This breathing on them by Jesus was a mere token of the wind that would blow and shake the whole building at Pentecost.

The Spirit is called the Breath of God, as Christ is called the Word of God:



> By the word of the LORD were the heavens made; and all the host of them by the breath of his mouth. (Ps 33:6)



Jesus could not baptise them into Himself with (or by) the Holy Spirit until He ascended to the Father. See the Upper Room discourse in John's Gospel where Jesus talks about going to the Father and giving the Spirit.

It was appropriate that there was a "Samaritan Pentecost" because manifestations of the Spirit like speaking in unknown languages were intended to teach that the New Covenant People of God were not restricted to the Jews or that the Jews were not in a spiritually priviledged position as before, and there had been great hostility and suspicion between the Jews and Samaritans.

Also the Samaritans would have constituted a large part of the remaining descendants of the northern kingdom of Israel, and there is a partial fulfillment at least in this account in Acts along with Christ's work among the Samaritans in the Gospels of passages like Ezekiel 35:15-28 where the Messiah unites and rules over both nations.

Since the Book of Acts Christians are baptised by Christ with the Spirit into Himself at conversion i.e. regeneration. This is why in the Epistles we are never instructed to seek the Baptism with the Spirit.

The inaugural manifestations of the Spirit in the Book of Acts were appropriate to the Apostolic era.

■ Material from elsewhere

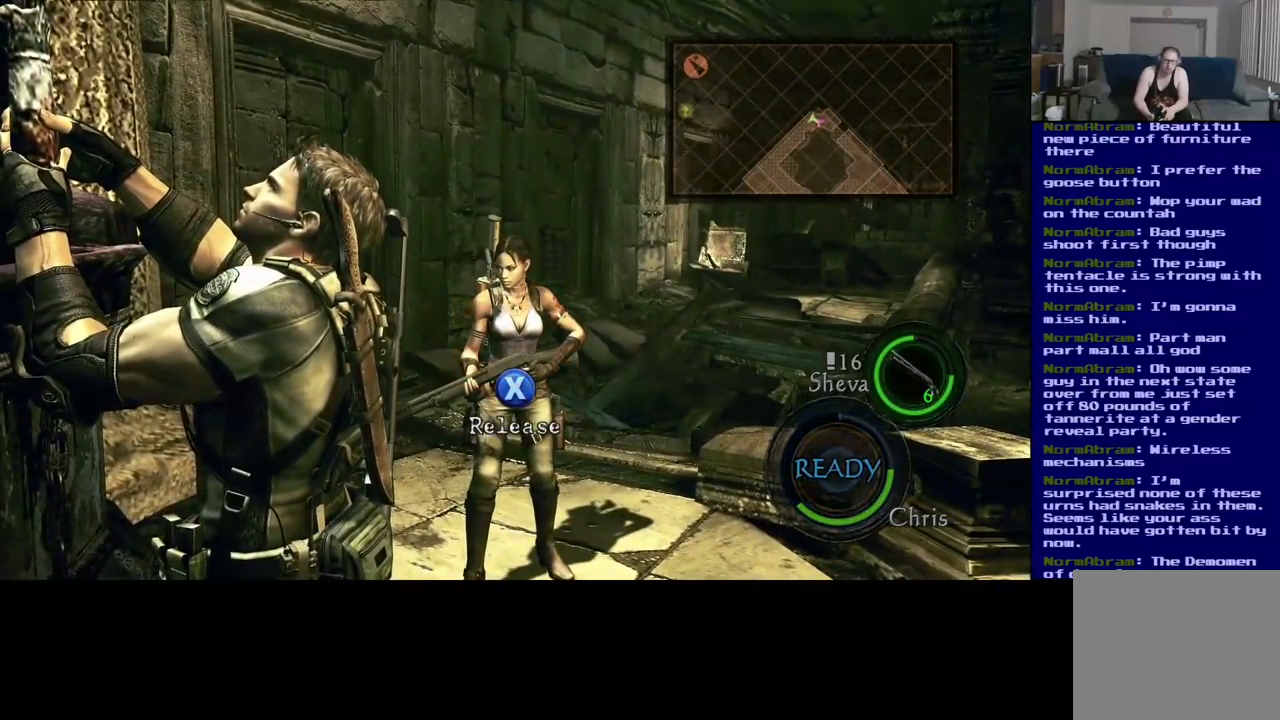
Gameplay with a controller (Xbox layout); each line is a JSON object with the inputs held at the frame after it. "events" lists button and stick changes between this image and that frame as [ms after this image, input, new state], when the widget could be followed in between. Not read: R3.
{"buttons": [], "left_stick": "center", "right_stick": "up-right", "events": [[134, "right_stick", "right"], [284, "right_stick", "up-right"]]}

Why do some Christians after conversion not show the power for service and evangelism that the Apostles had, at the time they are converted if we hold that all true converts have been baptised with the Spirit? Sometimes it may be because they have not appropriated enough by faith that they have been baptised with the Spirit by Christ into Himself and what that means(e.g. Romans 6).


----------



## MississippiBaptist (Jun 14, 2011)

Richard,

I like the 'you are already clean' reference. Good point.


----------



## Peairtach (Jun 14, 2011)

It's not the only place:



> Jesus said to him, "The one who has bathed does not need to wash, except for his feet, but is completely clean. And you are clean, but not every one of you." For he knew who was to betray him; that was why he said, "Not all of you are clean." (John 13:10-11)


----------